## [THE PROBLEM]
In the entries that follow, count each line containing "Right" and state the total, nothing more.

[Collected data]
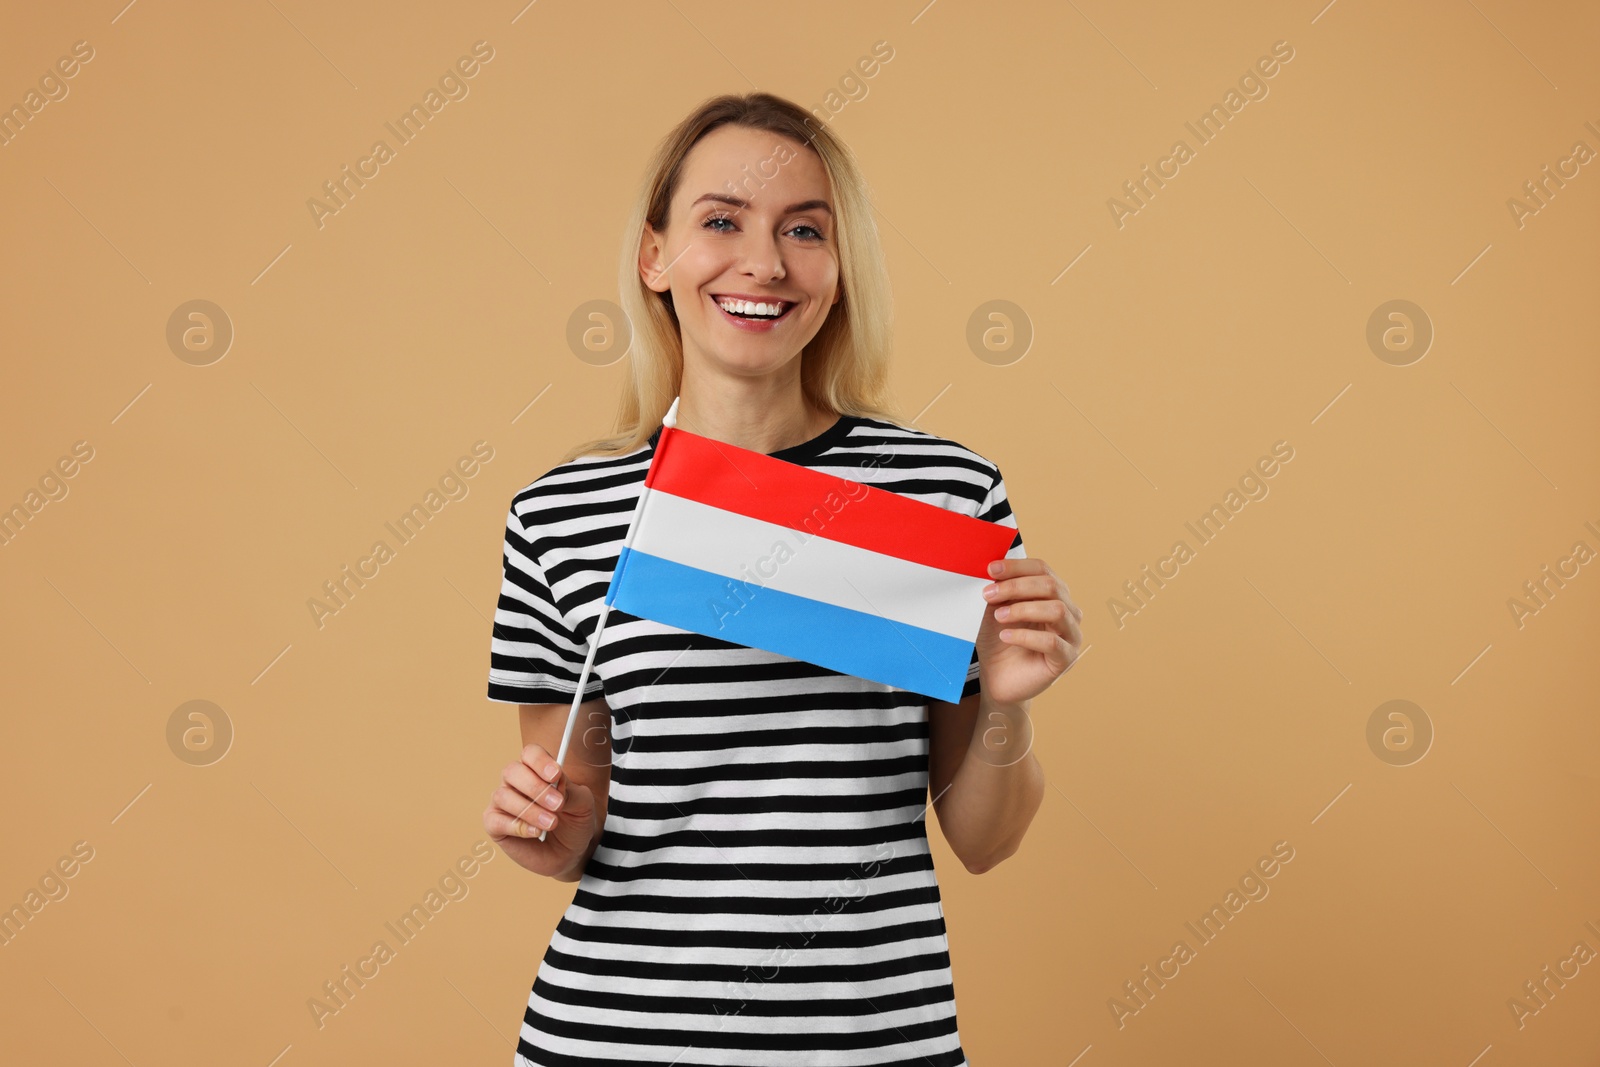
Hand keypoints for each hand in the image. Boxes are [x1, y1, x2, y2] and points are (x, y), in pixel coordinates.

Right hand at [483, 743, 599, 879]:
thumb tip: (557, 784)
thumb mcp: (583, 805)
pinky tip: (536, 833)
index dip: (540, 761)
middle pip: (512, 771)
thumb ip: (572, 792)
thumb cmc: (573, 822)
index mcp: (536, 770)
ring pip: (503, 796)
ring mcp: (502, 803)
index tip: (555, 775)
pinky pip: (495, 820)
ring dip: (530, 810)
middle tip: (557, 804)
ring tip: (551, 823)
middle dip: (535, 788)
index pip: (530, 753)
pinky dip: (517, 826)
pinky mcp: (495, 824)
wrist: (569, 853)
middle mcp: (515, 782)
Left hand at [975, 557, 1081, 704]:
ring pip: (1057, 610)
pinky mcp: (1066, 659)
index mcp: (1054, 594)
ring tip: (999, 616)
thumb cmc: (998, 641)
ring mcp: (1071, 635)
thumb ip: (1000, 590)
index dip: (1017, 566)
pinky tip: (1006, 636)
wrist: (997, 678)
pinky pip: (1052, 642)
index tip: (991, 569)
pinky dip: (1025, 636)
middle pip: (1051, 586)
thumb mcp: (995, 609)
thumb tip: (993, 568)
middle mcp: (1068, 611)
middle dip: (1016, 586)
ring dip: (1023, 609)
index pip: (1042, 569)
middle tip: (989, 594)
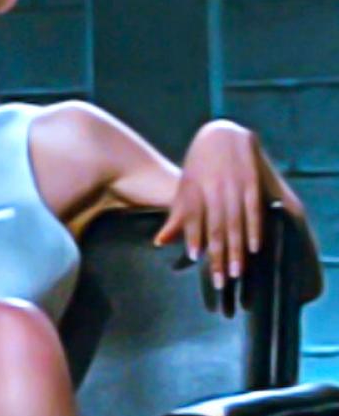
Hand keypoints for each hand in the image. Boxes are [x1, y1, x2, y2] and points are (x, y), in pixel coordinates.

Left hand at [153, 121, 265, 291]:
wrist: (221, 135)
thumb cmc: (198, 168)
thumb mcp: (184, 189)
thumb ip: (177, 217)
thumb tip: (160, 243)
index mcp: (193, 191)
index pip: (194, 219)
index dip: (195, 238)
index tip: (196, 259)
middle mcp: (213, 190)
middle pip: (215, 227)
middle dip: (218, 255)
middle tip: (220, 281)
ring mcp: (233, 186)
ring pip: (235, 223)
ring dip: (236, 249)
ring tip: (235, 272)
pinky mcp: (252, 183)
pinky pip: (253, 210)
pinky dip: (254, 230)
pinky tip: (254, 248)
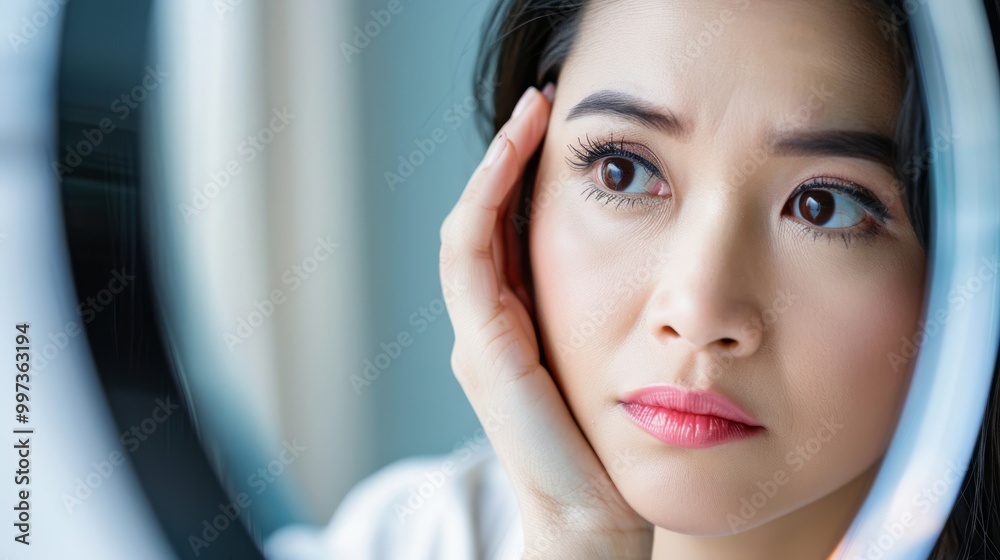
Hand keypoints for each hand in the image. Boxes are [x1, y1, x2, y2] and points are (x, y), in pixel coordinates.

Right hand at [439, 84, 652, 559]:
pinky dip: (486, 200)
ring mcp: (479, 336)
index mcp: (514, 327)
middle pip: (481, 219)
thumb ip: (598, 313)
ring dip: (496, 166)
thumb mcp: (606, 362)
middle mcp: (486, 325)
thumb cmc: (606, 449)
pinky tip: (516, 159)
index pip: (502, 231)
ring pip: (470, 227)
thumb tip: (638, 256)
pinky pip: (472, 255)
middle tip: (540, 103)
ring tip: (530, 116)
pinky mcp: (486, 348)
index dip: (519, 173)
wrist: (591, 519)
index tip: (554, 124)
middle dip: (506, 156)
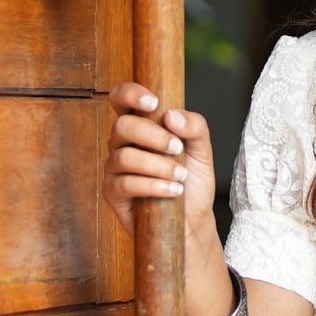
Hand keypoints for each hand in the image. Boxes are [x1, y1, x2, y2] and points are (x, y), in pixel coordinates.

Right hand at [103, 81, 216, 238]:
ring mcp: (115, 168)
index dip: (131, 94)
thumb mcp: (202, 151)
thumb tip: (171, 115)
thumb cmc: (192, 183)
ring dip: (157, 165)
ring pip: (124, 156)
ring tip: (180, 176)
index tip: (154, 103)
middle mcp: (123, 143)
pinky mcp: (113, 193)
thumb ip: (194, 127)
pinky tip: (173, 191)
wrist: (192, 221)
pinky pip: (125, 183)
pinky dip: (152, 185)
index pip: (122, 98)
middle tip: (177, 149)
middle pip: (122, 125)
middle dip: (153, 135)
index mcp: (141, 125)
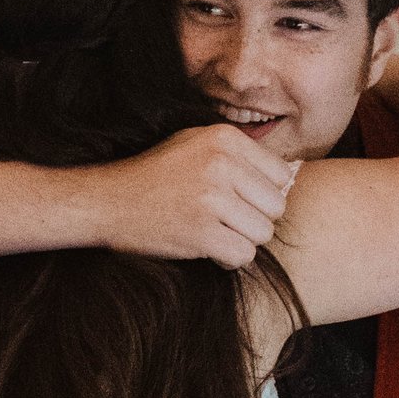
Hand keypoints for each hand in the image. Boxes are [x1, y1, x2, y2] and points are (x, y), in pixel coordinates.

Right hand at [96, 125, 298, 268]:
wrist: (108, 201)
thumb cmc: (155, 174)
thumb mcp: (195, 144)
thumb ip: (239, 153)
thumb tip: (290, 174)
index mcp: (224, 138)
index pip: (281, 174)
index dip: (263, 193)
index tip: (239, 200)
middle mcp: (221, 164)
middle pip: (276, 206)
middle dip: (255, 219)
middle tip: (225, 221)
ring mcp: (211, 199)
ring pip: (263, 233)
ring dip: (241, 240)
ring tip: (214, 232)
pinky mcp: (201, 232)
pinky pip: (243, 255)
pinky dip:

## [PROBLEM SOLUTION]
4